Collection entries:
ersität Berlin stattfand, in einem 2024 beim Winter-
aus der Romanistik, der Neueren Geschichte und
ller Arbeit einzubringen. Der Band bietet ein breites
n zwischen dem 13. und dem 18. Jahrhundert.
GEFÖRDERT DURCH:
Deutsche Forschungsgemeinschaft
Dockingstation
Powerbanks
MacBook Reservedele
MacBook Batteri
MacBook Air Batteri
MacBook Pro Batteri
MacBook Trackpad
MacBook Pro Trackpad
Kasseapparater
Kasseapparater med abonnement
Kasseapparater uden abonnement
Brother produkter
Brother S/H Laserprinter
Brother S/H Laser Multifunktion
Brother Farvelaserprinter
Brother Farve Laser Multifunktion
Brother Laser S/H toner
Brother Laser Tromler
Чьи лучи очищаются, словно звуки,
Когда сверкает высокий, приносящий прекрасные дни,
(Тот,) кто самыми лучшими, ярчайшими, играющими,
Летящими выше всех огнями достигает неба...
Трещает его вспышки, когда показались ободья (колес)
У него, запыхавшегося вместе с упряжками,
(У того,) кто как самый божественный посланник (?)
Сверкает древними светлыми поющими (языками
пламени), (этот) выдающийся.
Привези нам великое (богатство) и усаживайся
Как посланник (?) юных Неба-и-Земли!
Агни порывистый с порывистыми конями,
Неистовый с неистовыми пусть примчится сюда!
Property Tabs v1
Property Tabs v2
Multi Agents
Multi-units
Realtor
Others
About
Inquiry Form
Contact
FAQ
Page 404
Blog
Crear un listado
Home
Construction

* * *

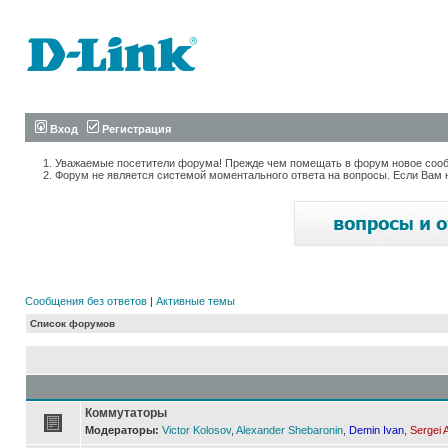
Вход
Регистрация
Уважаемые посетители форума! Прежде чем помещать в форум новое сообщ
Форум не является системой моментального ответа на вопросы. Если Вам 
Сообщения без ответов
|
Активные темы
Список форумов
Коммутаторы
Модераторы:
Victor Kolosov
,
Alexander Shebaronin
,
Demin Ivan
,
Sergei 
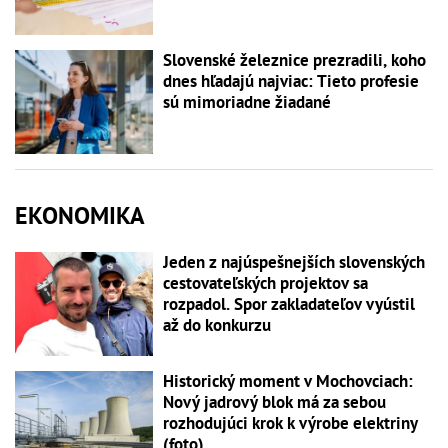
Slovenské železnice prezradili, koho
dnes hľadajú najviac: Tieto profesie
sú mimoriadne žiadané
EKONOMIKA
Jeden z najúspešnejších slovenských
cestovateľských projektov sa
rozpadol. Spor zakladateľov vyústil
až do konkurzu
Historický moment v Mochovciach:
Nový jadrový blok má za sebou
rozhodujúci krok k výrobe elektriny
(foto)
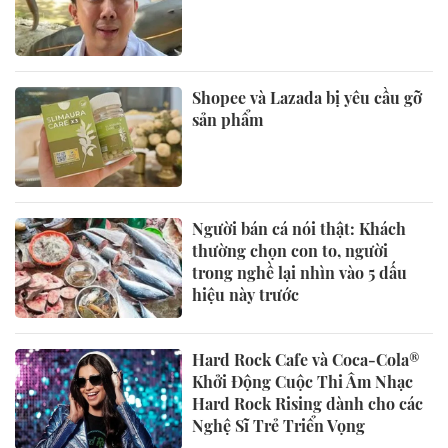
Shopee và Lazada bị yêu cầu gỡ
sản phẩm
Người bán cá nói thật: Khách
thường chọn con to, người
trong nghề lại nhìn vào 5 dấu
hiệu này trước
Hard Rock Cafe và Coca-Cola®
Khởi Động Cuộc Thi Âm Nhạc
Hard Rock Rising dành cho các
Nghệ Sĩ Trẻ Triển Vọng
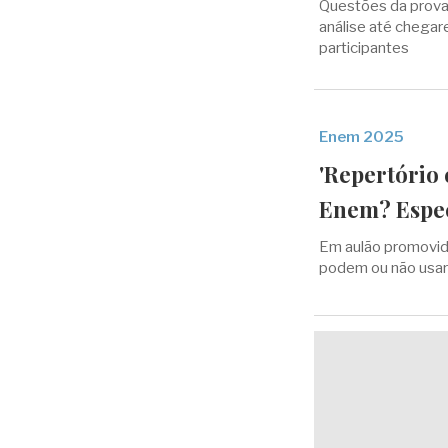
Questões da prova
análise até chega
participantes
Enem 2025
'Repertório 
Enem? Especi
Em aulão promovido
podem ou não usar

---

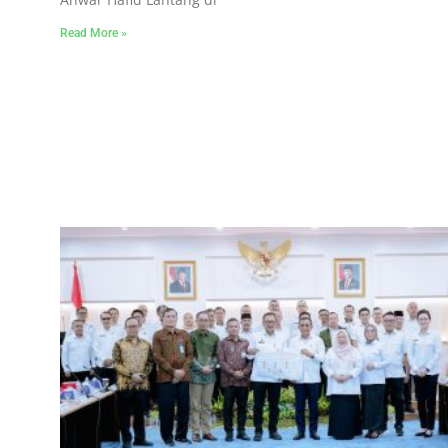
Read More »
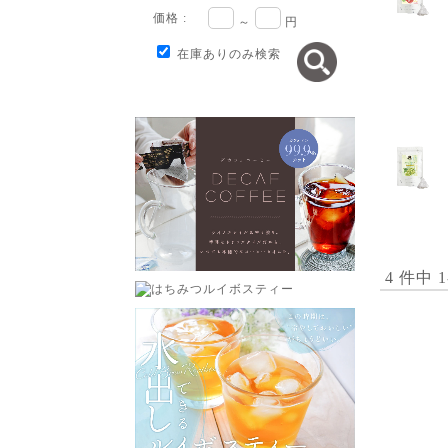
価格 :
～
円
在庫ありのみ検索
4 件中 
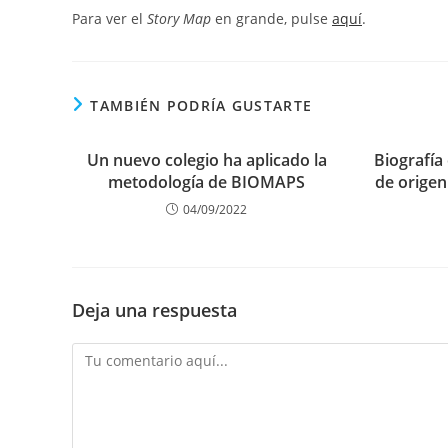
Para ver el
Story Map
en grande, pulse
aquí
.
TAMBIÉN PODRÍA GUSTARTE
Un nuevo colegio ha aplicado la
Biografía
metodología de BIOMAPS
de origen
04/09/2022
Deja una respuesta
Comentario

Task requirements
Each line above that contains "Kasseapparater" must be copied out.

Your response
Kasseapparater
Kasseapparater med abonnement
Kasseapparater uden abonnement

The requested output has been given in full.